Prepare Data for Cell2Net Training on PBMC#

This tutorial demonstrates the comprehensive data preparation pipeline for Cell2Net training using Peripheral Blood Mononuclear Cells (PBMC) multiome data. We’ll transform raw single-cell measurements into analysis-ready datasets optimized for regulatory network modeling.

Overview#

Cell2Net requires carefully prepared multiome data that integrates:

Gene expression profiles (RNA-seq)
Chromatin accessibility (ATAC-seq)
DNA sequence information for regulatory regions
Transcription factor motif annotations
Peak-to-gene regulatory relationships

import warnings
warnings.filterwarnings('ignore')

import os
import numpy as np
import pandas as pd
import scanpy as sc
import mudata as md
import cell2net as cn

md.set_options(pull_on_update=False)

<mudata._core.config.set_options at 0x7fe8ebb76f60>

cn.__version__

'0.13'

Load Raw PBMC Multiome Data#

Import the preprocessed PBMC multiome dataset containing paired RNA-seq and ATAC-seq measurements.
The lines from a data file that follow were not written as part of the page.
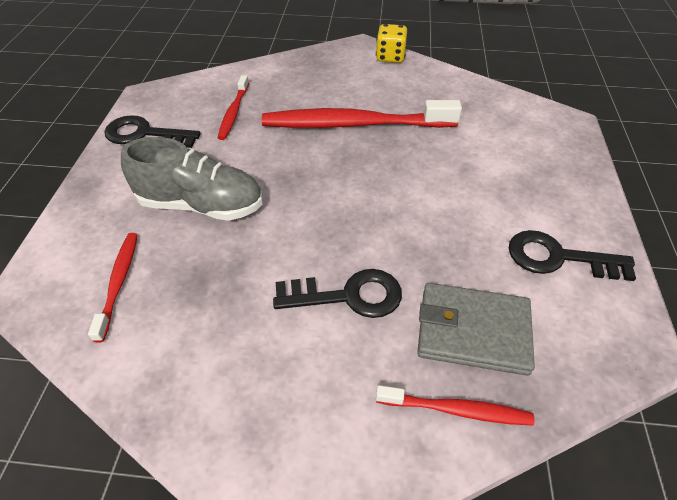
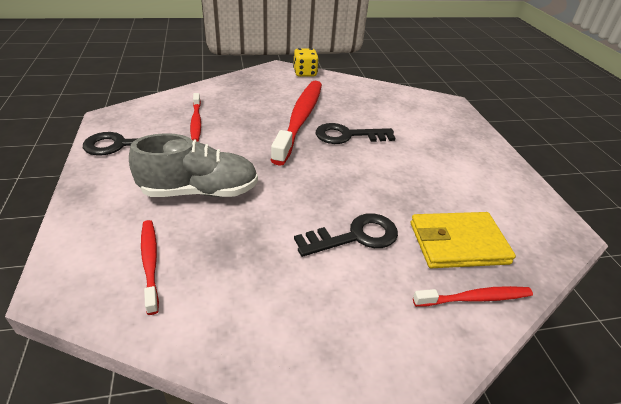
camera: 20 degrees left, 10 degrees down
red toothbrush [262,100,462,128] -> red toothbrush turned 120 degrees clockwise [271,81,322,165]
grey wallet [417,283,535,376] -> yellow wallet [411,212,516,268]
black key [509,230,636,281] -> black key moved to [316,123,395,144]

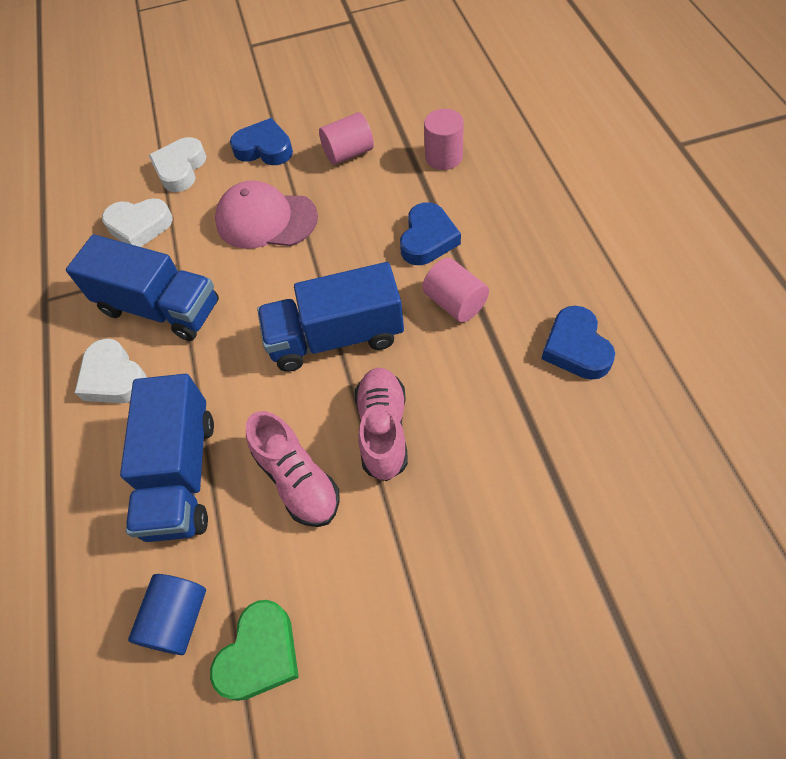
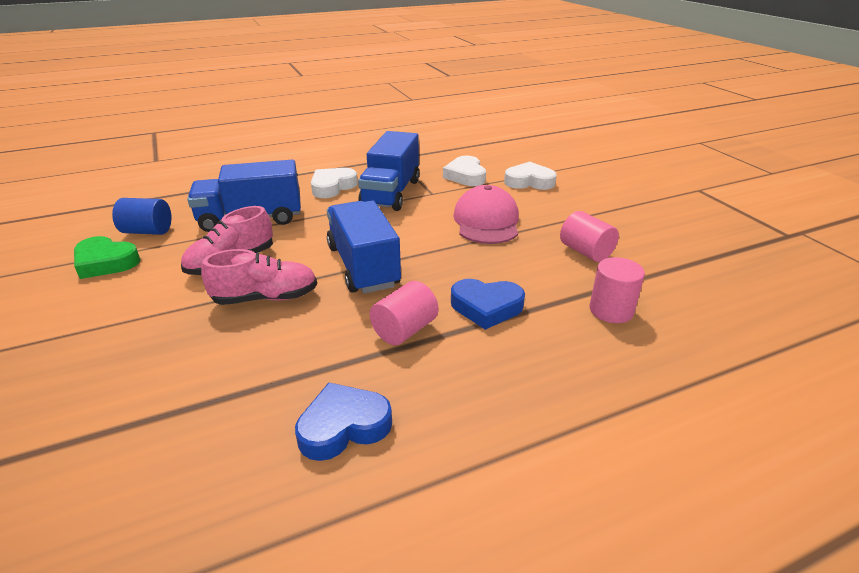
camera: 75 degrees right, 25 degrees down
blue heart [230,118,293,165] -> none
This dataset represents the full cellular diversity of the peripheral blood immune system.

mdata = md.read_h5mu(f'./mdata.h5mu')

Examine the structure and dimensions of our multiome dataset:

mdata

MuData object with n_obs × n_vars = 11131 × 131516
  obs:	'cell_type', 'cell_type_v2', 'total_counts_rna', 'total_counts_atac', 'total_counts_rna_log', 'total_counts_atac_log'
  2 modalities
    rna:	11131 x 15932
      obs:	'cell_type', 'n_genes_by_counts', 'log1p_n_genes_by_counts', 'total_counts', 'log1p_total_counts', 'pct_counts_in_top_50_genes', 'pct_counts_in_top_100_genes', 'pct_counts_in_top_200_genes', 'pct_counts_in_top_500_genes', 'cell_type_v2'
      var:	'genes', 'n_cells', 'n_cells_by_counts', 'mean_counts', 'log1p_mean_counts', 'pct_dropout_by_counts', 'total_counts', 'log1p_total_counts', 'highly_variable', 'highly_variable_rank', 'means', 'variances', 'variances_norm'
      uns:	'cell_type_colors', 'cell_type_v2_colors', 'hvg'
      obsm:	'X_umap'
      layers:	'counts'
    atac:	11131 x 115584
      obs:	'cell_type', 'n_genes_by_counts', 'log1p_n_genes_by_counts', 'total_counts', 'log1p_total_counts', 'pct_counts_in_top_50_genes', 'pct_counts_in_top_100_genes', 'pct_counts_in_top_200_genes', 'pct_counts_in_top_500_genes', 'cell_type_v2'
      var:	'peaks', 'n_cells_by_counts', 'mean_counts', 'log1p_mean_counts', 'pct_dropout_by_counts', 'total_counts', 'log1p_total_counts'
      uns:	'cell_type_colors', 'cell_type_v2_colors'
      obsm:	'X_umap'
      layers:	'counts'

RNA Data Preprocessing#

Apply standard single-cell RNA-seq normalization and dimensionality reduction:

Total count normalization: Scale gene expression to account for sequencing depth differences
Log transformation: Stabilize variance and make data more normally distributed
Principal Component Analysis: Reduce dimensionality while preserving major expression patterns

This preprocessing is essential for identifying highly variable genes and computing cellular similarities.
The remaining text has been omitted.